Written request: Please set out the lines below as a JSON list of strings, one string per line, leaving out any blank lines.
--- START Extracted material ---
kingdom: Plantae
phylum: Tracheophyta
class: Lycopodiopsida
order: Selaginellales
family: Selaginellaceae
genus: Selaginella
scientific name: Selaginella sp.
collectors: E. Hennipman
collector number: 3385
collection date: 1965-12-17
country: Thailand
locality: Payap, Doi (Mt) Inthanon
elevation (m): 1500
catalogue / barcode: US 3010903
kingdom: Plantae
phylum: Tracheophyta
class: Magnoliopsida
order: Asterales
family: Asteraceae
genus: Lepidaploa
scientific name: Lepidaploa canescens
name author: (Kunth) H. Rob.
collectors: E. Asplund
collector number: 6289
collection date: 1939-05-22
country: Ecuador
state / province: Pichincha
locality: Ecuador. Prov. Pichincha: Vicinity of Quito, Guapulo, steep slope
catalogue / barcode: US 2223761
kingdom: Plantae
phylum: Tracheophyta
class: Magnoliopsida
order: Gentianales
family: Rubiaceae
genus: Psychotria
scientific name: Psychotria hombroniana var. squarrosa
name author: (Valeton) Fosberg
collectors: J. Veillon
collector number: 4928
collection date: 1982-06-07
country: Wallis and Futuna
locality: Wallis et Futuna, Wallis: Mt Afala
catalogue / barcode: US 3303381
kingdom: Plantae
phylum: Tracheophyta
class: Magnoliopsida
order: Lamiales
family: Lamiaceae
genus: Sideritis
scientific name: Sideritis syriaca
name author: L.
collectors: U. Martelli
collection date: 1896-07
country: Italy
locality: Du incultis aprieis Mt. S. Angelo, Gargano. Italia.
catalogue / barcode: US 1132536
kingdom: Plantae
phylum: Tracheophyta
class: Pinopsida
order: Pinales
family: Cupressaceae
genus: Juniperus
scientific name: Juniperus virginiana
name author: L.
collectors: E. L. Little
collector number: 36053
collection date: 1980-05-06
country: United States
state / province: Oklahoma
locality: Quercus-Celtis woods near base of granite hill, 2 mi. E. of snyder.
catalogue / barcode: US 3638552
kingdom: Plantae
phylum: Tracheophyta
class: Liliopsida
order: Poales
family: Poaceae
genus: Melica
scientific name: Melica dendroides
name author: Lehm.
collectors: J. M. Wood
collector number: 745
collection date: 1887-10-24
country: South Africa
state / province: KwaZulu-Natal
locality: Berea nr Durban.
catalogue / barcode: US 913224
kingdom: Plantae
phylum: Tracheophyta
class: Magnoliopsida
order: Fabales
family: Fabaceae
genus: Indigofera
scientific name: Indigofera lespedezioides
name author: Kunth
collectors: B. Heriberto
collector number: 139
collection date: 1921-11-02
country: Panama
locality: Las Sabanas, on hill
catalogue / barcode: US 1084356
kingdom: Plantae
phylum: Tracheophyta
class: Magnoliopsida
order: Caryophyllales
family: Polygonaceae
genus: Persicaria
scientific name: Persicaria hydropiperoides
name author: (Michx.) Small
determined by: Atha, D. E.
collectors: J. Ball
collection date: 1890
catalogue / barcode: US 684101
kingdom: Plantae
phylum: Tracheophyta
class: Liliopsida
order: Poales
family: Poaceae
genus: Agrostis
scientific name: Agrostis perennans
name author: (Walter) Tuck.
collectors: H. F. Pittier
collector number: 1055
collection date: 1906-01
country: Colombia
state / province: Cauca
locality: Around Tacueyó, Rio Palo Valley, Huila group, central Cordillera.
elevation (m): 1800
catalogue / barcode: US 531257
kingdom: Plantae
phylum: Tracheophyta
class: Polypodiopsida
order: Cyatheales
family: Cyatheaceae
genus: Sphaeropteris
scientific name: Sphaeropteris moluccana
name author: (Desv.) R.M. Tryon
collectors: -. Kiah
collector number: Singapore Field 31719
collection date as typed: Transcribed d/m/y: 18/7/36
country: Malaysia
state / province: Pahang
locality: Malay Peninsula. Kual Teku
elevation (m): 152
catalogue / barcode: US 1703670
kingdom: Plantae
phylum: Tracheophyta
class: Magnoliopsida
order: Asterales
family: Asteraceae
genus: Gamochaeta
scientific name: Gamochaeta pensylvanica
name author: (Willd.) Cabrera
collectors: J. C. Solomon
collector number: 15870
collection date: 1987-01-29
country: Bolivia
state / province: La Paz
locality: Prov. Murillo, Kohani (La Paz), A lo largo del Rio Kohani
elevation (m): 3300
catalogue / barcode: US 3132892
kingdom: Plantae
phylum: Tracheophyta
--- END Extracted material ---
Output below:
[
  "kingdom: Plantae",
  "phylum: Tracheophyta",
  "class: Lycopodiopsida",
  "order: Selaginellales",
  "family: Selaginellaceae",
  "genus: Selaginella",
  "scientific name: Selaginella sp.",
  "collectors: E. Hennipman",
  "collector number: 3385",
  "collection date: 1965-12-17",
  "country: Thailand",
  "locality: Payap, Doi (Mt) Inthanon",
  "elevation (m): 1500",
  "catalogue / barcode: US 3010903",
  "kingdom: Plantae",
  "phylum: Tracheophyta",
  "class: Magnoliopsida",
  "order: Asterales",
  "family: Asteraceae",
  "genus: Lepidaploa",
  "scientific name: Lepidaploa canescens",
  "name author: (Kunth) H. Rob.",
  "collectors: E. Asplund",
  "collector number: 6289",
  "collection date: 1939-05-22",
  "country: Ecuador",
  "state / province: Pichincha",
  "locality: Ecuador. Prov. Pichincha: Vicinity of Quito, Guapulo, steep slope",
  "catalogue / barcode: US 2223761",
  "kingdom: Plantae",
  "phylum: Tracheophyta",
  "class: Magnoliopsida",
  "order: Gentianales",
  "family: Rubiaceae",
  "genus: Psychotria",
  "scientific name: Psychotria hombroniana var. squarrosa",
  "name author: (Valeton) Fosberg",
  "collectors: J. Veillon",
  "collector number: 4928",
  "collection date: 1982-06-07",
  "country: Wallis and Futuna",
  "locality: Wallis et Futuna, Wallis: Mt Afala",
  "catalogue / barcode: US 3303381",
  "kingdom: Plantae",
  "phylum: Tracheophyta",
  "class: Magnoliopsida",
  "order: Lamiales",
  "family: Lamiaceae",
  "genus: Sideritis",
  "scientific name: Sideritis syriaca",
  "name author: L.",
  "collectors: U. Martelli",
  "collection date: 1896-07",
  "country: Italy",
  "locality: Du incultis aprieis Mt. S. Angelo, Gargano. Italia.",
  "catalogue / barcode: US 1132536",
  "kingdom: Plantae",
  "phylum: Tracheophyta",
  "class: Pinopsida",
  "order: Pinales",
  "family: Cupressaceae",
  "genus: Juniperus",
  "scientific name: Juniperus virginiana",
  "name author: L.",
  "collectors: E. L. Little",
  "collector number: 36053",
  "collection date: 1980-05-06",
  "country: United States",
  "state / province: Oklahoma",
  "locality: Quercus-Celtis woods near base of granite hill, 2 mi. E. of snyder.",
  "catalogue / barcode: US 3638552",
  "kingdom: Plantae",
  "phylum: Tracheophyta",
  "class: Liliopsida",
  "order: Poales",
  "family: Poaceae",
  "genus: Melica",
  "scientific name: Melica dendroides",
  "name author: Lehm.",
  "collectors: J. M. Wood",
  "collector number: 745",
  "collection date: 1887-10-24",
  "country: South Africa",
  "state / province: KwaZulu-Natal",
  "locality: Berea nr Durban.",
  "catalogue / barcode: US 913224",
  "kingdom: Plantae",
  "phylum: Tracheophyta",
  "class: Magnoliopsida",
  "order: Fabales",
  "family: Fabaceae",
  "genus: Indigofera",
  "scientific name: Indigofera lespedezioides",
  "name author: Kunth",
  "collectors: B. Heriberto",
  "collector number: 139",
  "collection date: 1921-11-02",
  "country: Panama",
  "locality: Las Sabanas, on hill",
  "catalogue / barcode: US 1084356",
  "kingdom: Plantae",
  "phylum: Tracheophyta",
  "class: Magnoliopsida",
  "order: Caryophyllales",
  "family: Polygonaceae",
  "genus: Persicaria",
  "scientific name: Persicaria hydropiperoides",
  "name author: (Michx.) Small",
  "determined by: Atha, D. E.",
  "collectors: J. Ball",
  "collection date: 1890",
  "catalogue / barcode: US 684101",
  "kingdom: Plantae",
  "phylum: Tracheophyta",
  "class: Liliopsida",
  "order: Poales",
  "family: Poaceae",
  "genus: Agrostis",
  "scientific name: Agrostis perennans",
  "name author: (Walter) Tuck.",
  "collectors: H. F. Pittier",
  "collector number: 1055",
  "collection date: 1906-01",
  "country: Colombia",
  "state / province: Cauca",
  "locality: Around Tacueyó, Rio Palo Valley, Huila group, central Cordillera.",
  "elevation (m): 1800",
  "catalogue / barcode: US 531257",
  "kingdom: Plantae",
  "phylum: Tracheophyta",
  "class: Polypodiopsida",
  "order: Cyatheales",
  "family: Cyatheaceae",
  "genus: Sphaeropteris",
  "scientific name: Sphaeropteris moluccana",
  "name author: (Desv.) R.M. Tryon",
  "collectors: -. Kiah",
  "collector number: Singapore Field 31719",
  "collection date as typed: Transcribed d/m/y: 18/7/36",
  "country: Malaysia",
  "state / province: Pahang",
  "locality: Malay Peninsula. Kual Teku",
  "elevation (m): 152",
  "catalogue / barcode: US 1703670",
  "kingdom: Plantae",
  "phylum: Tracheophyta",
  "class: Magnoliopsida",
  "order: Asterales",
  "family: Asteraceae",
  "genus: Gamochaeta",
  "scientific name: Gamochaeta pensylvanica",
  "name author: (Willd.) Cabrera",
  "collectors: J. C. Solomon",
  "collector number: 15870",
  "collection date: 1987-01-29",
  "country: Bolivia",
  "state / province: La Paz",
  "locality: Prov. Murillo, Kohani (La Paz), A lo largo del Rio Kohani",
  "elevation (m): 3300",
  "catalogue / barcode: US 3132892",
  "kingdom: Plantae",
  "phylum: Tracheophyta"
]